ACTION ITEM: Type out every item below verbatim, leaving out the pictures.

EXTRACTED ENTRIES:
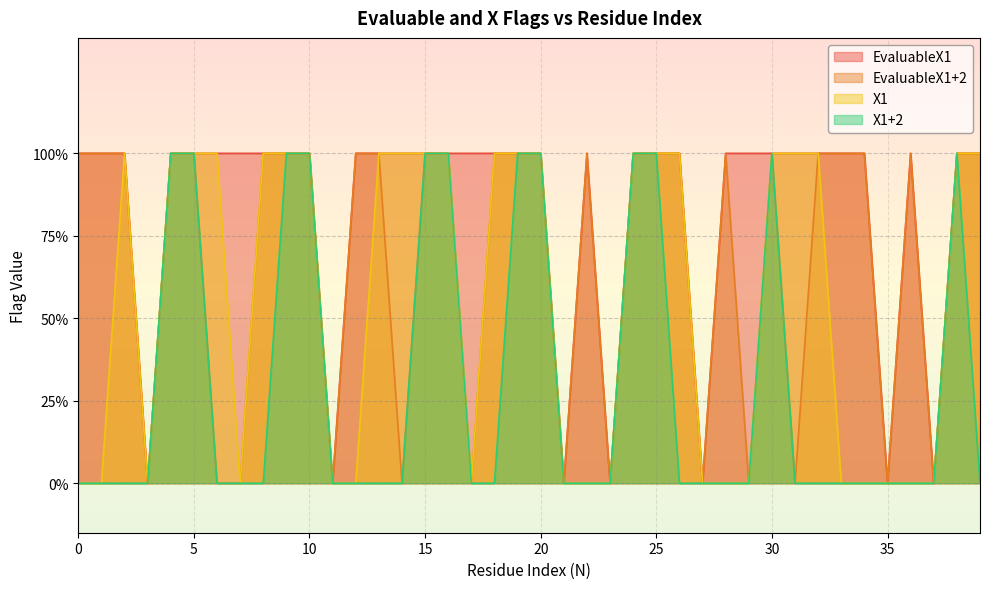

What are all the series names shown in the legend?

EvaluableX1, EvaluableX1+2, X1, X1+2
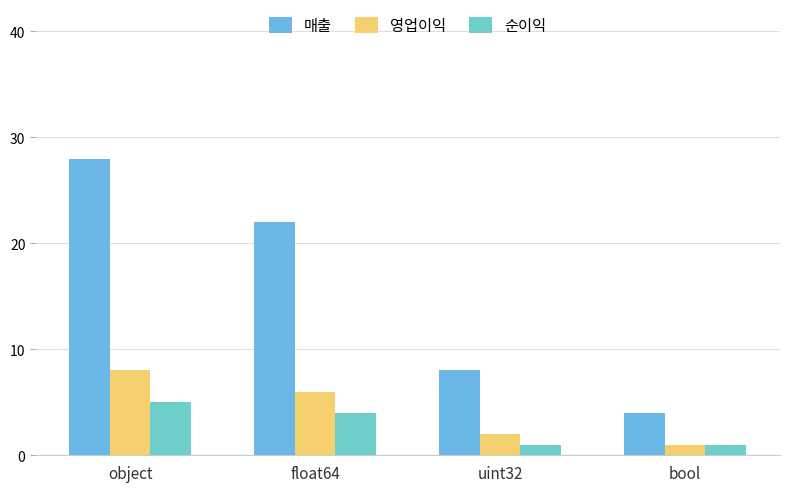

The 순이익 series shows 1 at uint32. True or false?

True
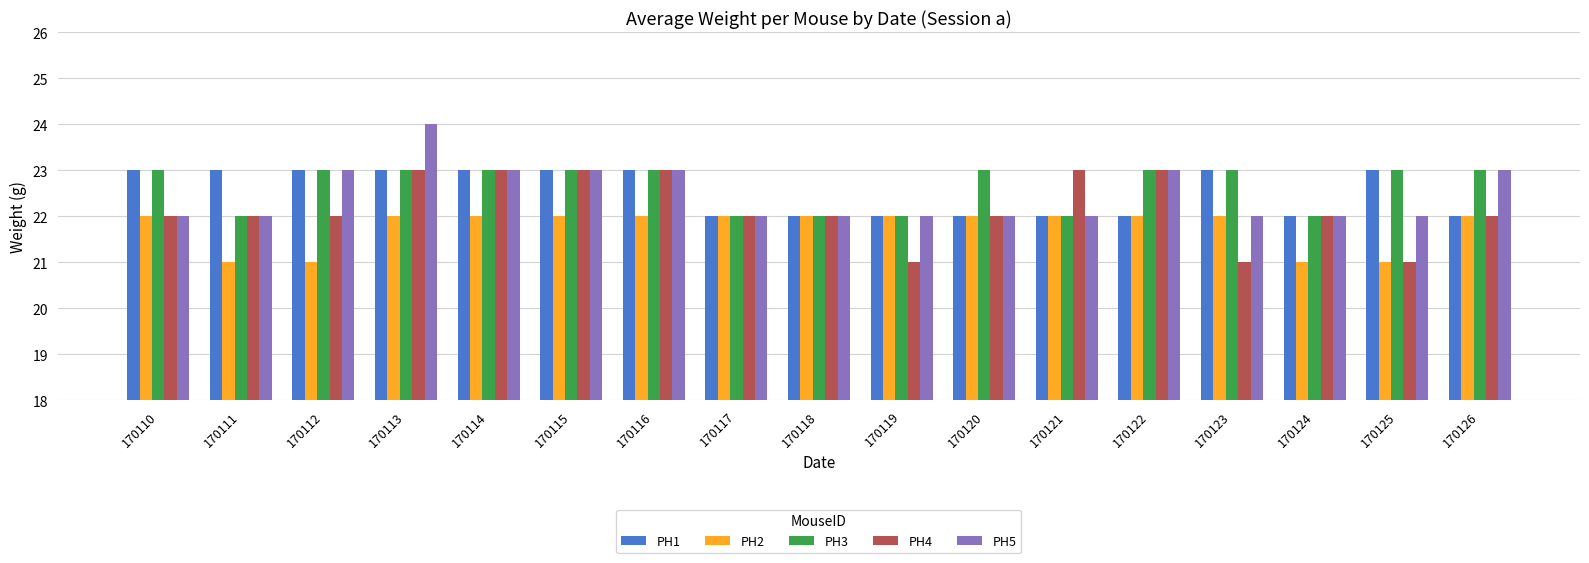

Between 170122 and 170123, which series saw the biggest shift?

PH4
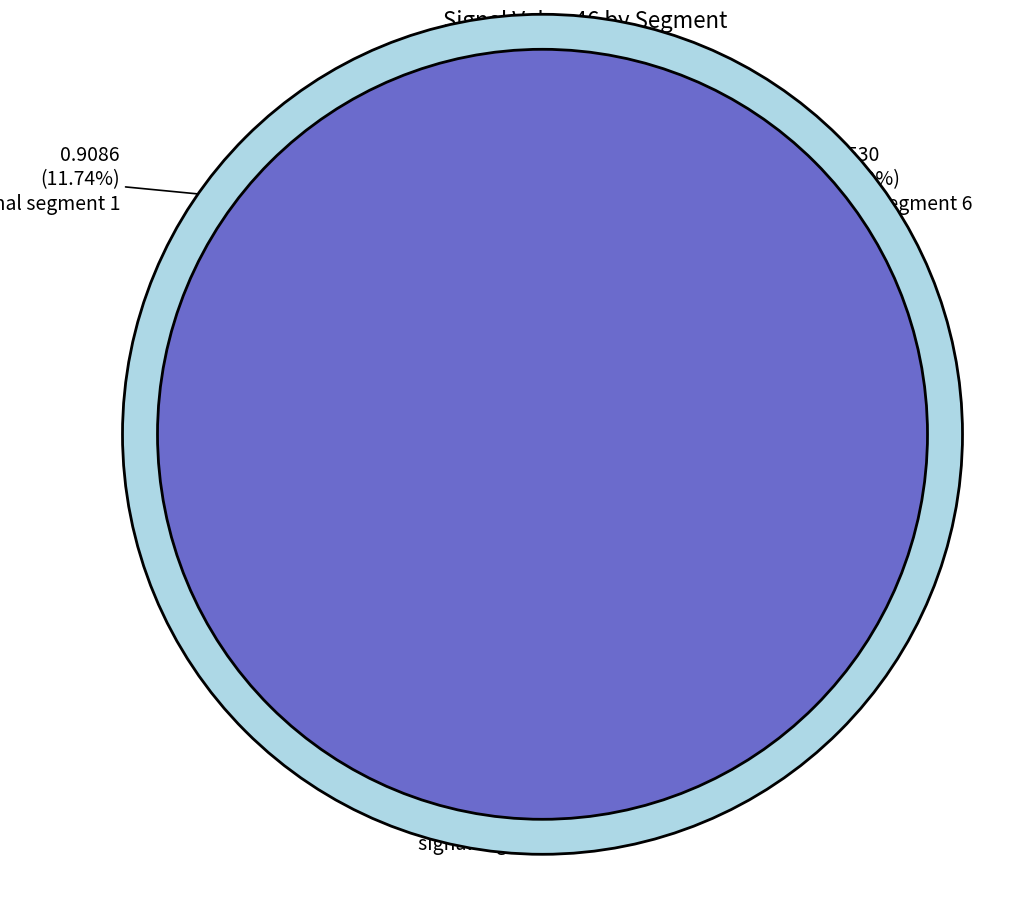

Which slice is the smallest?

signal segment 7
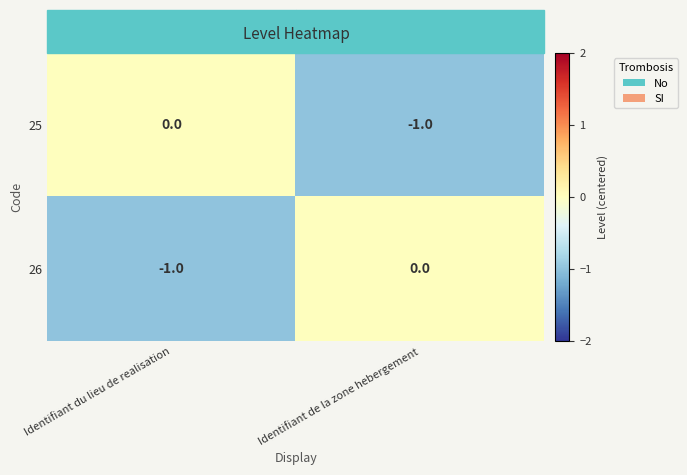

What is the total value across all series at Identifiant du lieu de realisation?

-1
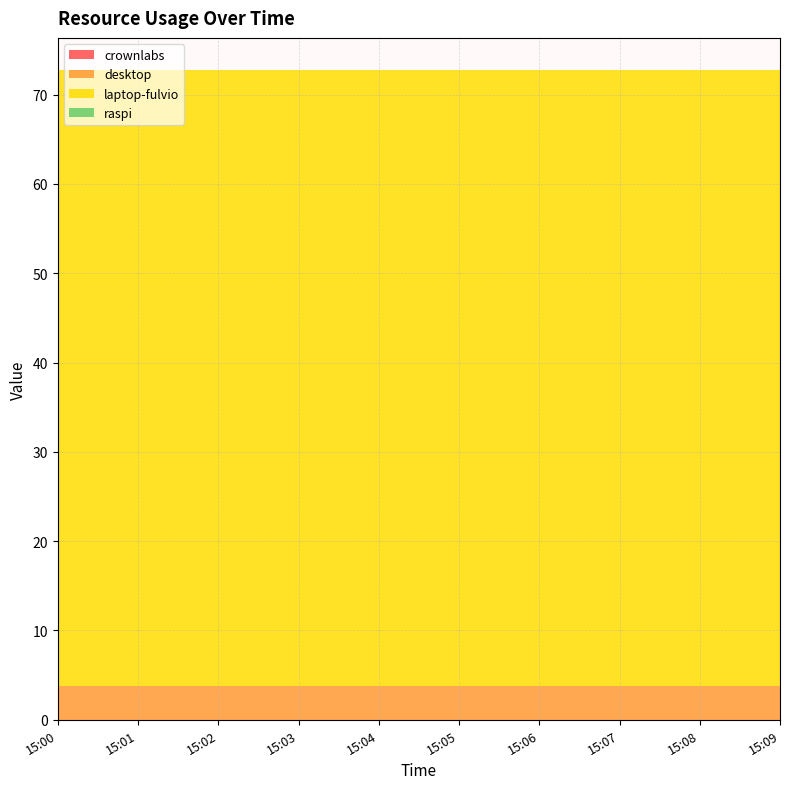

Reading right to left, transcribe all the data shown in this chart.

crownlabs: 0.0	0.0	0.0	0.0	0.0	0.0	0.0	0.0	0.0	0.0
desktop: 3.8	3.8	3.8	3.8	3.8	3.8	3.8	3.8	3.8	3.8
laptop-fulvio: 68.9	68.9	68.9	68.9	68.9	68.9	68.9	68.9	68.9	68.9
raspi: 0.0	0.0	0.0	0.0	0.0	0.0	0.0	0.0	0.0	0.0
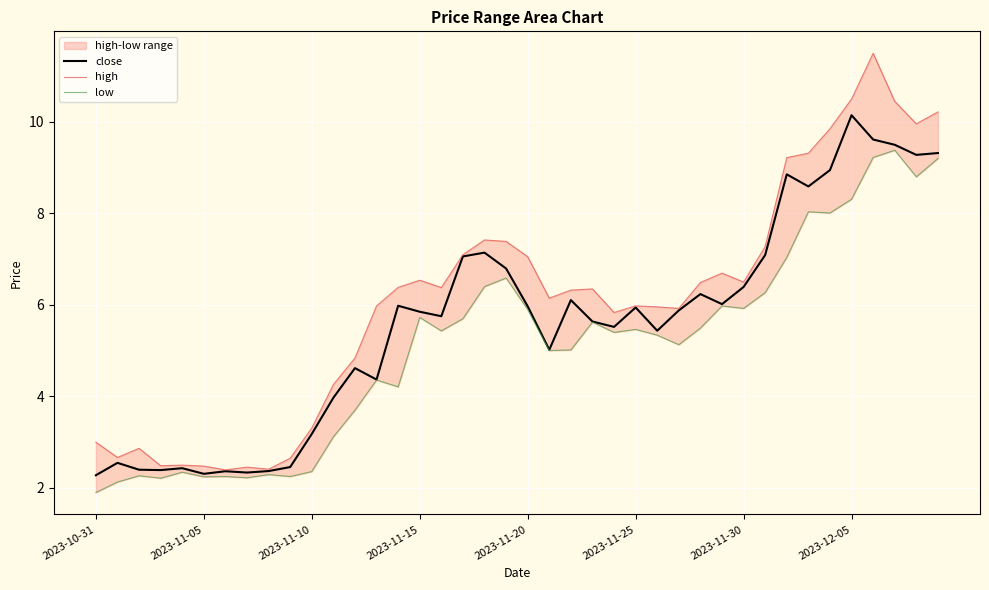

At 38, list the series in order from smallest to largest.

low, close, high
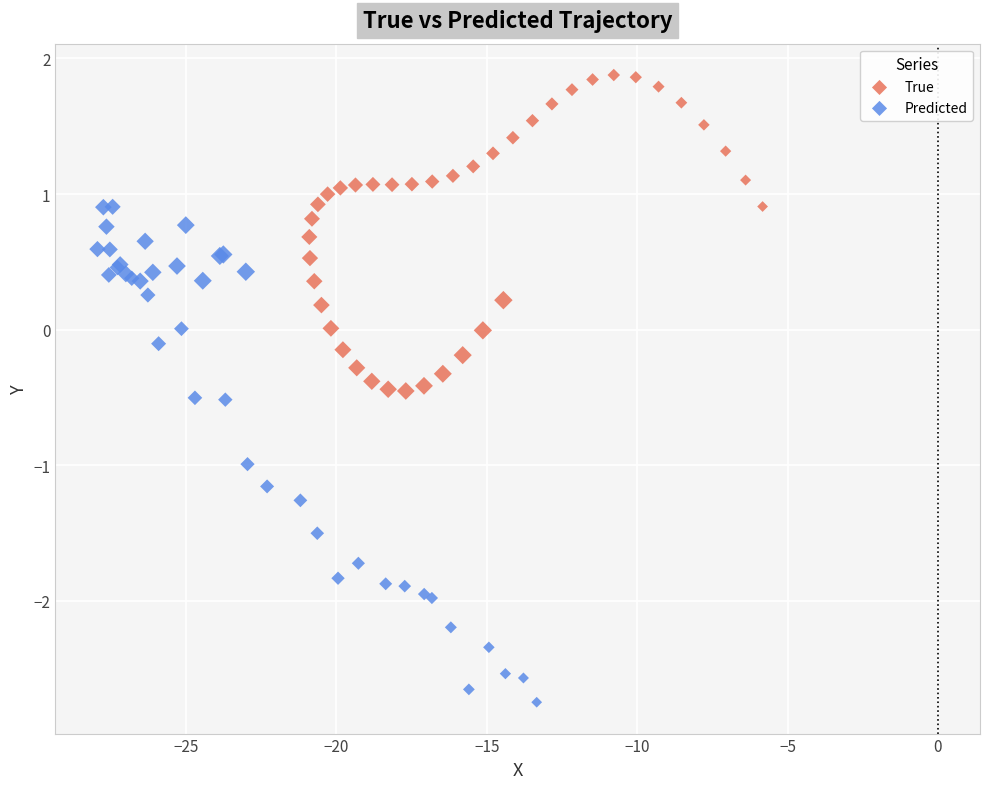

Which series reaches the maximum Y coordinate?

True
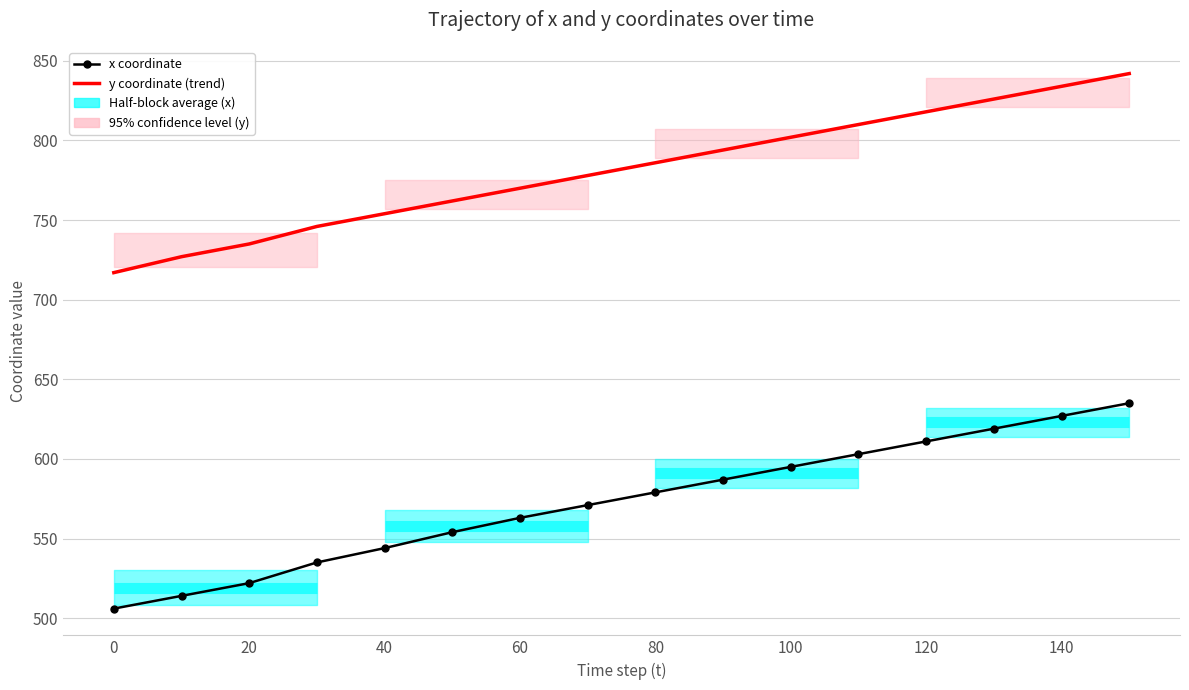

Which series has the widest spread of values?

x coordinate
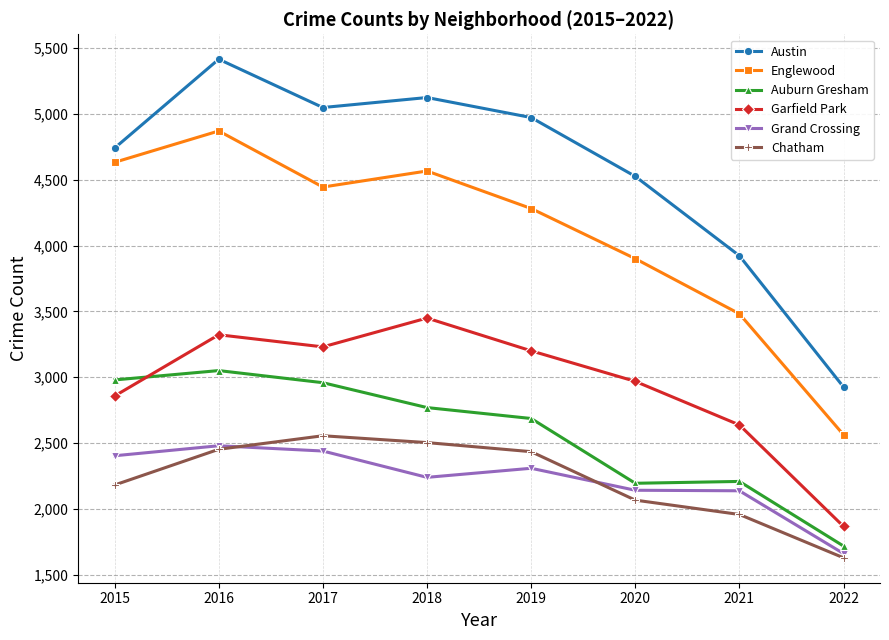

What is the spread (max minus min) of values at 2021?

1965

EXERCISE ANSWER:
What are all the series names shown in the legend?

EvaluableX1, EvaluableX1+2, X1, X1+2

The 순이익 series shows 1 at uint32. True or false?

True

Between 170122 and 170123, which series saw the biggest shift?

PH4

Which slice is the smallest?

signal segment 7

What is the total value across all series at Identifiant du lieu de realisation?

-1

Reading right to left, transcribe all the data shown in this chart.

crownlabs: 0.0	0.0	0.0	0.0	0.0	0.0	0.0	0.0	0.0	0.0
desktop: 3.8	3.8	3.8	3.8	3.8	3.8	3.8	3.8	3.8	3.8
laptop-fulvio: 68.9	68.9	68.9	68.9	68.9	68.9	68.9	68.9	68.9	68.9
raspi: 0.0	0.0	0.0	0.0	0.0	0.0	0.0	0.0	0.0	0.0

At 38, list the series in order from smallest to largest.

low, close, high

Which series reaches the maximum Y coordinate?

True

Which series has the widest spread of values?

x coordinate

What is the spread (max minus min) of values at 2021?

1965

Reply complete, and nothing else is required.